#### Exercise requirements
(a) State whether each statement below agrees with the levitation post. Answer yes or no for each, and quote the deciding words of the post exactly. (i) The coenergy calculations showed no observable trend with the height of the magnet. (ii) The force from the stress tensor was calculated along a contour that moved with the magnet. (iii) Increasing the mesh density near the magnet made the coenergy method yield meaningful results.
(b) Reproduce the passage of the levitation post from "Surprisingly, I got" up to and including "provide meaningful results.".
═══ Exercise text
Hi, I've written before about making a simulation
of a levitation device with diamagnetic materials in FEMM. I was interested
in determing the equilibrium position of the levitating magnet by calculating
the force for a number of positions between the diamagnetic plates.
Following the advice of the FEMM manual, I used
the coenergy method for calculating the field energy, and then looking for
the force from that. But what I found was that the Coenergy displayed no
observable trend with height of the magnet. On a lark, I tried the same simulation
and calculated the Force from the stress tensor, using a fixed contour.
Surprisingly, I got very believable results that showed the stable and unstable
equilibrium points for the levitating magnet quite nicely. I was content
with that, but I'm still intrigued why the coenergy method doesn't seem
to be working in this case. We tried moving the outer boundary to increase
the area for the problem. I tried increasing the mesh density in the region
where the force on the magnet is being calculated. But none of those things
seems to be able to get the coenergy method to provide meaningful results.
I might be tempted to say that my stress tensor calculations are just misleading,
but they mirror so nicely the behavior of the actual system that I find
that hard to believe.
══════
═══ Given data
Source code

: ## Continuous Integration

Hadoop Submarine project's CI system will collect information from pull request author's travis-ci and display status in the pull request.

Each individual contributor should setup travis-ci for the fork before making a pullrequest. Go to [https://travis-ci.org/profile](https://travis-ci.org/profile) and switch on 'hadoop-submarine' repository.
══════
#### Answer set
(a)
(i) Yes: "the Coenergy displayed no observable trend with height of the magnet"
(ii) No: "calculated the Force from the stress tensor, using a fixed contour"
(iii) No: "none of those things seems to be able to get the coenergy method to provide meaningful results"

(b)
Surprisingly, I got very believable results that showed the stable and unstable
equilibrium points for the levitating magnet quite nicely. I was content
with that, but I'm still intrigued why the coenergy method doesn't seem
to be working in this case. We tried moving the outer boundary to increase
the area for the problem. I tried increasing the mesh density in the region
where the force on the magnet is being calculated. But none of those things
seems to be able to get the coenergy method to provide meaningful results.